What causes ear injuries in divers?The sudden change in pressure causes barotrauma. When divers dive into the water, the air spaces in sinuses and middle ears need to equalize to the surrounding water pressure. The pressure, however, increases with depth and the diver starts feeling the pressure and pain the same moment when the pressure in air spaces cannot equalize any more. During ascent, the expanding air cannot be vented, which increases the pressure in the cavities and usually feels like mild to severe discomfort.

Equalizing the pressure

Ear injuries during diving are relatively easy to prevent if the diver is prepared and uses appropriate equalizing maneuvers.

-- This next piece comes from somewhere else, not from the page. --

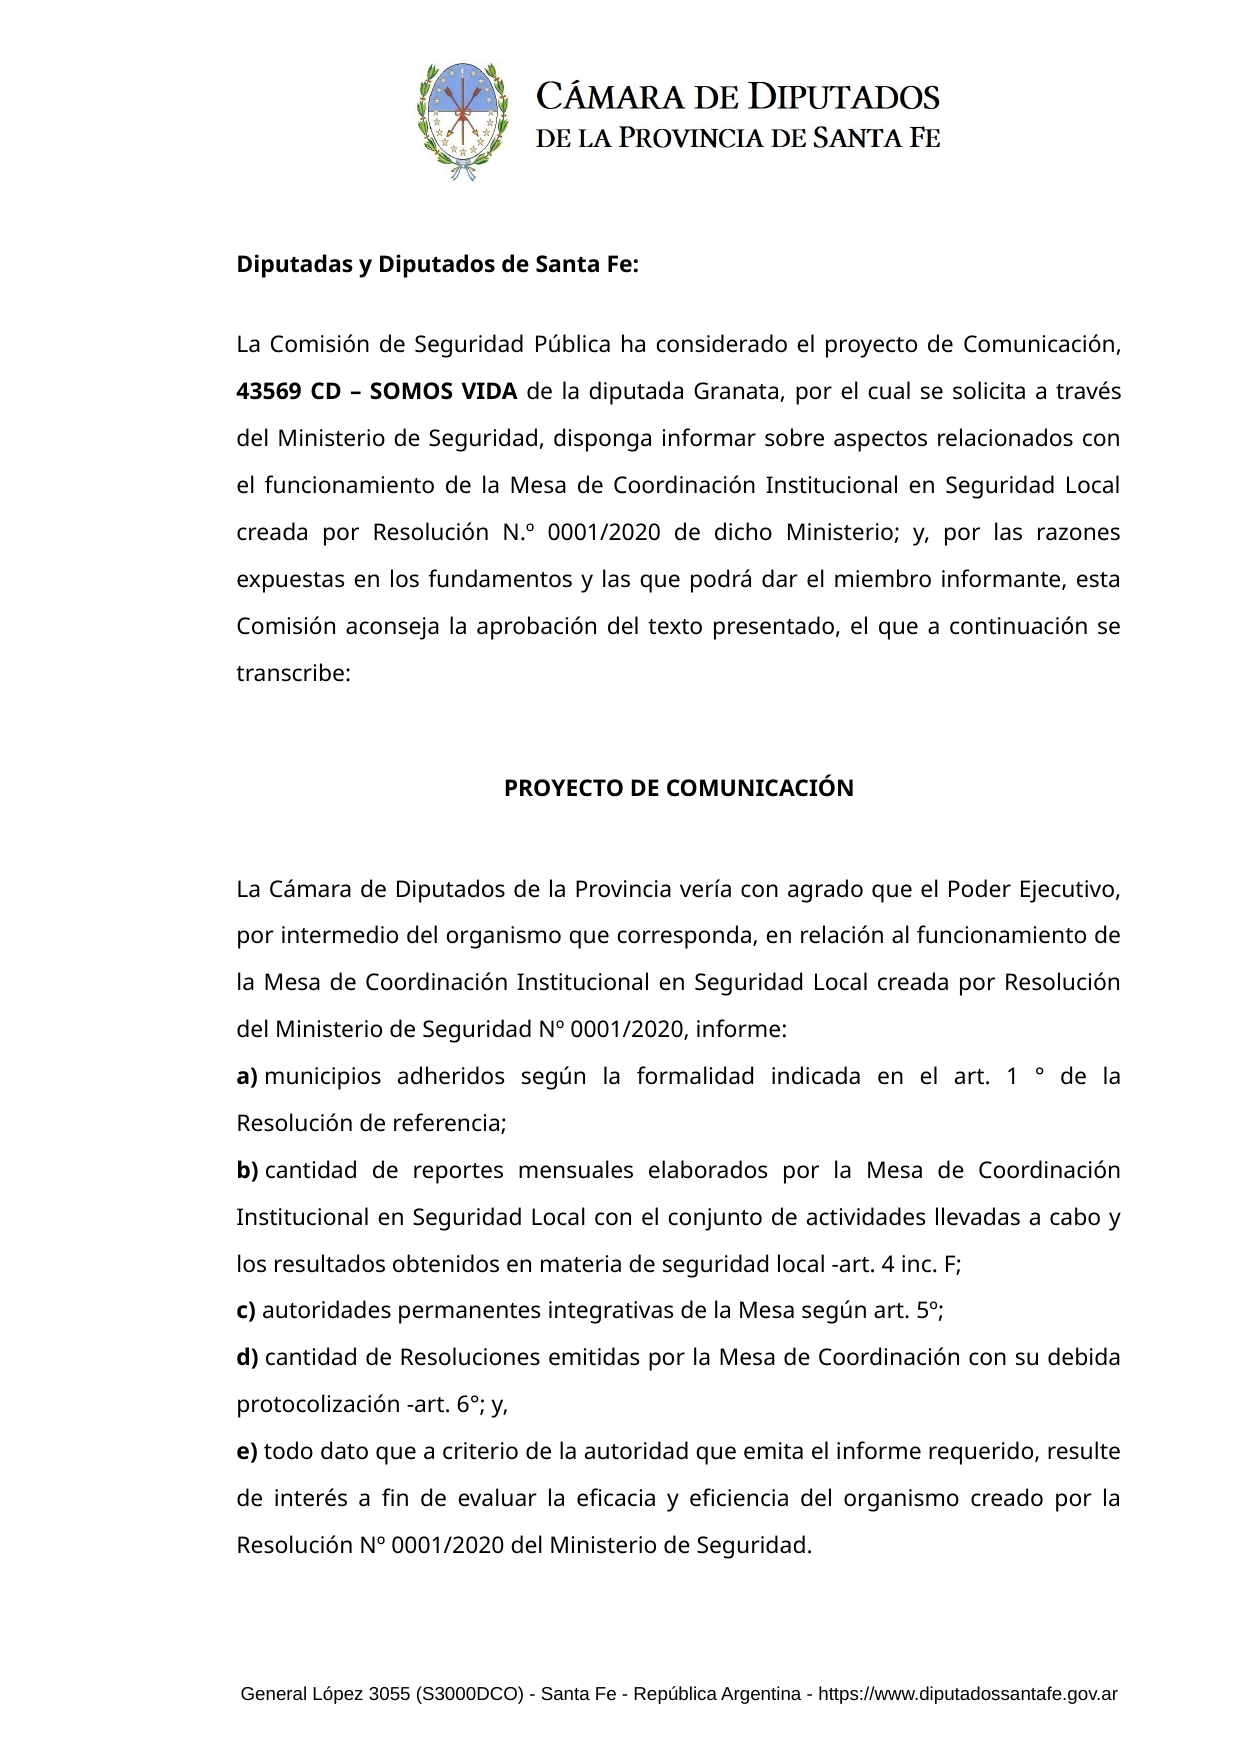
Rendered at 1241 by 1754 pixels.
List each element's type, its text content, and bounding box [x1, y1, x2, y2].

There are a lot of different ways to equalize the pressure and prevent the injury. Each diver should use the one that he or she finds the easiest ad the most effective. Divers are usually thought to equalize the pressure using the Valsalva maneuver. This maneuver is performed during diving. The diver should close the mouth, pinch the nose and just blow gently through the nose. It is important to blow gently and avoid over-inflating the middle ear cavity.

Another common method is the Frenzel maneuver that includes blowing the air into sinuses by closing the nose and mouth and driving the tongue back on the roof of the mouth. Contractions of the muscles, in this maneuver, will let the air into the middle air, slightly increasing the pressure. Another good way to equalize the pressure is to yawn or just push the lower jaw forward while opening the mouth. This way, the Eustachian tube will open and equalize the pressure.

Known problems

The combination of these maneuvers will also work. However, some divers may find it hard to equalize the pressure. It may seem that none of the methods works for them. If this is the case, a person should avoid diving until the problem is set on. Problems with equalization may indicate there is some other underlying condition that prevents it. Some of the people may be unable to equalize because they have cold or flu, because they are allergic to something that causes swelling of the mucus membranes, because of the ear damage from an infection, or because of the bone problems in sinuses and nose.